Carbon footprint of various foods
The following comes from The Carbon Footprint of Everything by Mike Berners Lee.
- 600g CO₂ per kilo grown in season in your own country.
- 7.2kg CO₂ per kilo grown out of season and flown in.
- 0.25kg CO₂ locally grown in season in your own country.
- 0.3kg CO₂ average, grown in your country at any time.
- 1kg CO₂ shipped in from abroad, baby carrots.
- Try and favour locally grown mis-shapen specimens to help avoid wastage.
Beer (1 pint)
- 300g CO₂ locally brewed cask ale at the pub.
- 500g CO₂ local bottled beer from a shop, or a pint of imported beer in the pub.

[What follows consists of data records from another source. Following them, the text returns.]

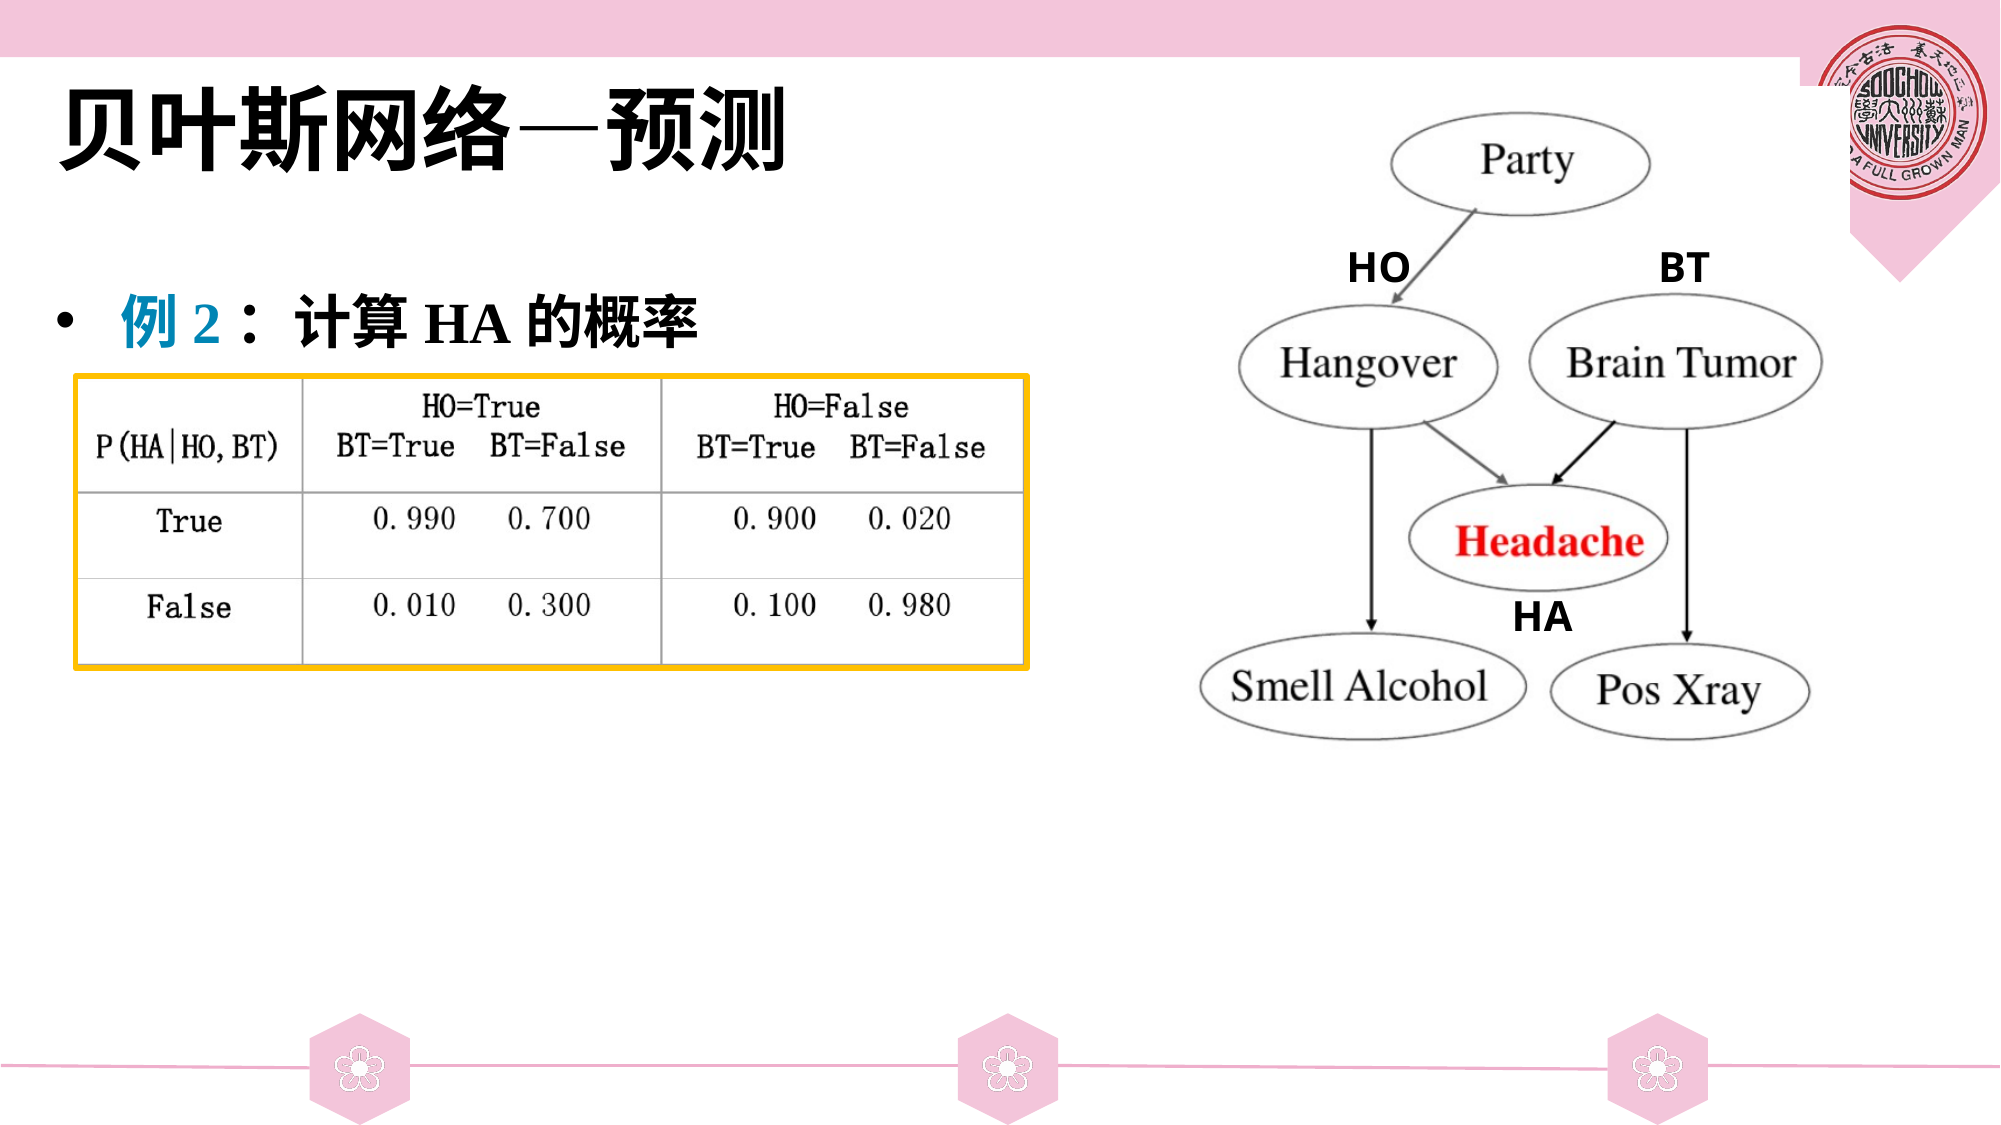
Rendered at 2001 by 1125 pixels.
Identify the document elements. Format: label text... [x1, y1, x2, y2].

picture [1629, 1043, 1685, 1093]
picture [331, 1043, 387, 1093]
picture [1181, 23, 1989, 758]
picture [78, 378, 1025, 666]
title 贝叶斯网络—预测 [40, 25, 1766, 243]
picture [979, 1043, 1035, 1093]
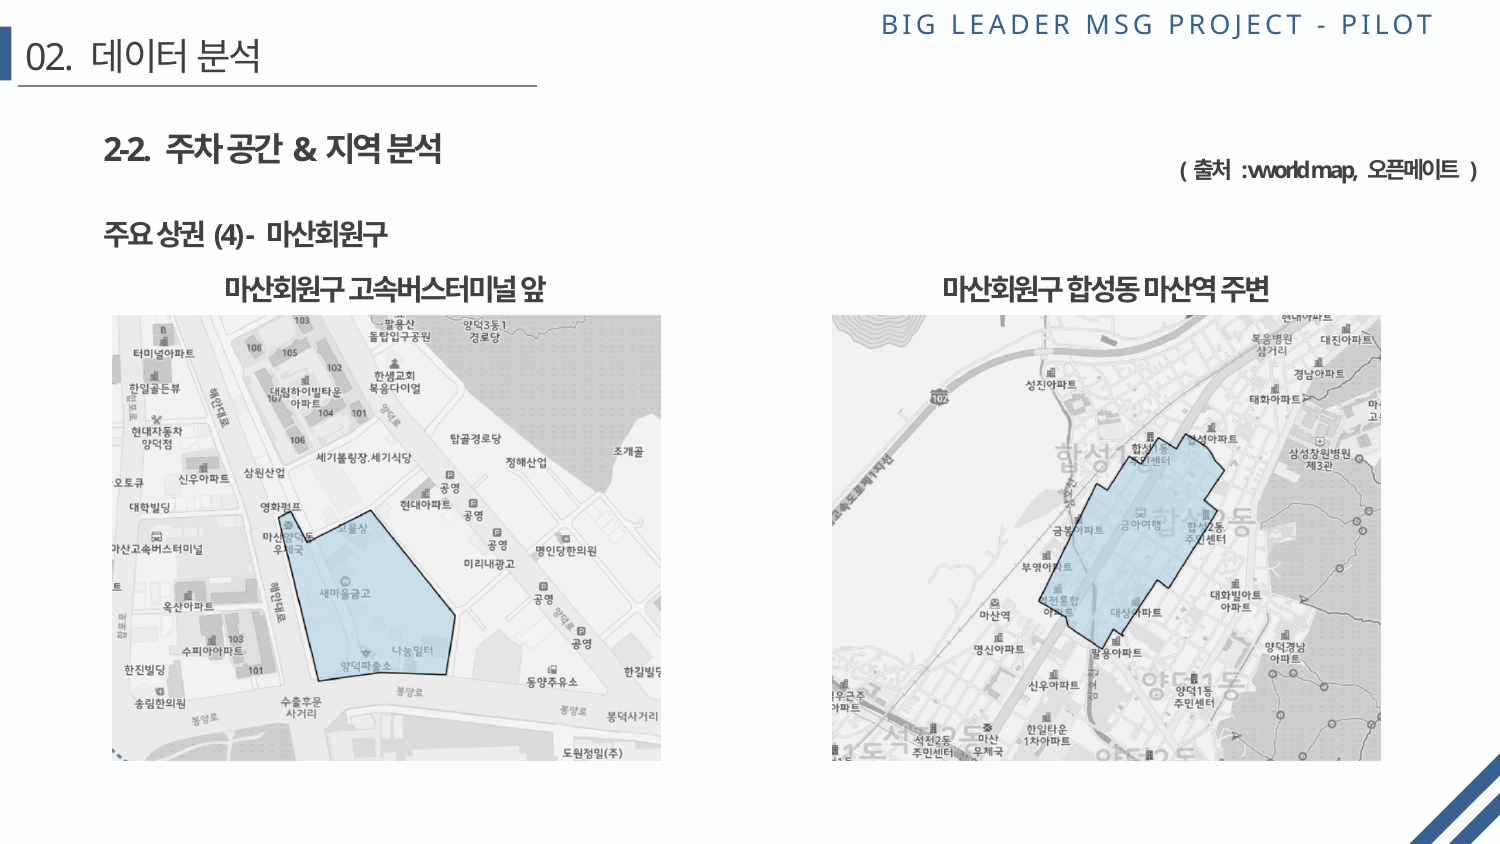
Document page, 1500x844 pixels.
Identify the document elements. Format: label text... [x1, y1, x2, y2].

text_box 마산회원구 합성동 마산역 주변 [832, 246, 1381, 314]
text_box 2-2. 주차 공간&지역 분석 [88, 100, 644, 176]
picture [111, 315, 661, 762]
text_box 마산회원구 고속버스터미널 앞 [112, 246, 661, 314]
text_box 주요 상권(4) - 마산회원구 [88, 191, 644, 259]
title 02. 데이터 분석 [10, 25, 296, 86]
picture [832, 315, 1382, 762]
text_box (출처 : vworld map, 오픈메이트 ) [1165, 134, 1493, 190]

- 900g CO₂ bottled beer in a shop, transported long distance (the extra weight of the bottle increases the CO₂ imprint).
- For home consumption, cans are better than bottles as long as you recycle them.
A bowl of porridge
- 82g CO₂ traditional Scottish porridge, made with water.
- 300g CO₂ made with half milk, half water.
- 550g CO₂ made with full milk and sweetened.
An ice cream
- 50g CO₂ imprint from a 60g ice lolly from the supermarket, eaten on the day of purchase.
- 500g CO₂ imprint from a big dairy ice cream from a van.
Water used to produce food items
Below are just some of the everyday items we consume and how much water they use during production:
- A slice of white bread – 40 litres
- 1 pint of milk – 600 litres
- A burger – 2,400 litres
- 1kg of cheese – 5,000 litres
- To make a barrel of beer (145 litres or 256 pints)) – 6800 litres
- Regular Latte – 240 litres (includes sugar, distribution, plastic lid, sleeve and the cup itself
- Individual bottles water – 8.5 litres (mainly to make the plastic bottle) – CRAZY
Whitbread Restaurant Group reduce Carbon emissions
Food waste specialist Biogen Greenfinch ran a trial with UK hotel and restaurant group Whitbread, which estimated that food waste made up a quarter of the waste stream from its restaurants.
Twelve outlets – mainly Whitbread’s Table Table brand – were chosen for the trial. Staff were trained to segregate food waste from the general waste stream, and the collected food waste was taken to an anaerobic digester for recycling.
By the end of the trial, food waste from approximately 300 Whitbread outlets was diverted from landfill, saving over 3 million kilograms of carbon emissions.